Hedges v. Shipp
Decision Date | 20 July 1933 |
Citation | 62 S.W.2d 49 |
Parties | HEDGES et al. v. SHIPP. |
Court | Tennessee Supreme Court |
Appeal from Chancery Court, Hamilton County; W. B. Garvin, Judge.
Suit by James R. Hedges and another against Alvin Shipp, trustee. From an adverse decree, complainant appeals.
Reversed.
Sizer, Chambliss & Kefauver, of Chattanooga, for appellant.
W. French Grubb and Lynch, Bachman, Phillips & Lynch, all of Chattanooga, for appellees.
The question presented on this appeal is whether or not certain notes belonging to M. M. Hedges on the 10th of January, 1929, were lawfully subject to assessment for taxation ad valorem in Hamilton county. The stipulated form of the notes in the record shows that they were each negotiable instruments, being (1) in writing and signed by the makers, (2) an unconditional promise to pay, (3) payable on demand, and (4) payable to order (Acts of 1899, chap. 94, Code 1932, § 7325). These notes were loans on call, that is, on demand, made in the city of New York for Hedges and from his funds under an arrangement made with two New York banks acting for him, under which he received interest on the loans at 6 per cent. per annum.
The trustee insists that they are assessable ad valorem, because falling within class 5 of section 7, Pub. Acts 1929, chap. 86, § 7, amending the Acts of 1907, c. 602, reading, "Money on hand or on deposit in this State or elsewhere not otherwise assessed in this State." No question of liability for income tax is presented.
For Hedges it is insisted that these demand, or "call," notes are not "money on hand or on deposit," but are evidences of money invested, not taxable ad valorem, regardless of whether or not they fall within the exception to "bonds" (defined as "all obligations issued by any person * * * evidenced by an instrument, whereby the obligor is bound to pay interest to the obligee"), the income on which is subjected to a tax by chapter 86, Pub. Acts 1929, § 4, the exception reading: "Provided, that the word `bond' shall not include ordinary commercial paper, trade acceptances and rent notes, etc., maturing in six months or less from the date of issuance."

▸ **SUPPLIED INFORMATION**
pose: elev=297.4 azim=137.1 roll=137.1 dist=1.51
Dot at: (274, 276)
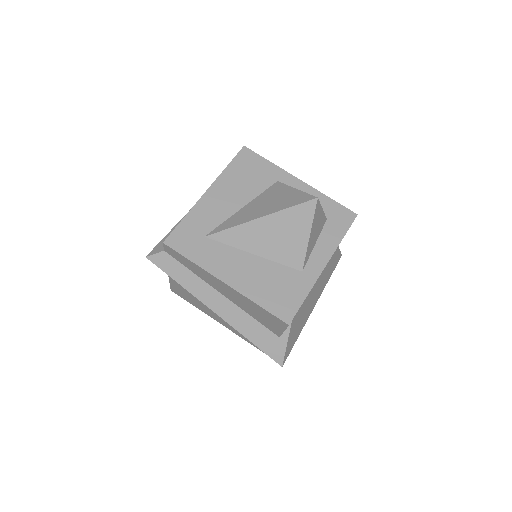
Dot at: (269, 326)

▸ **TASK INSTRUCTIONS**
Do the following statements agree with the Hedges v. Shipp decision above? (a) The notes were payable on demand; (b) Hedges received interest on the loans at 5 percent per year; (c) the appeal raises a question of liability for income tax. Answer yes or no to each, quoting the words of the decision that settle it.

▸ **TASK ANSWER**
(a) Yes: "(3) payable on demand"
(b) No: "he received interest on the loans at 6 per cent. per annum"
(c) No: "No question of liability for income tax is presented."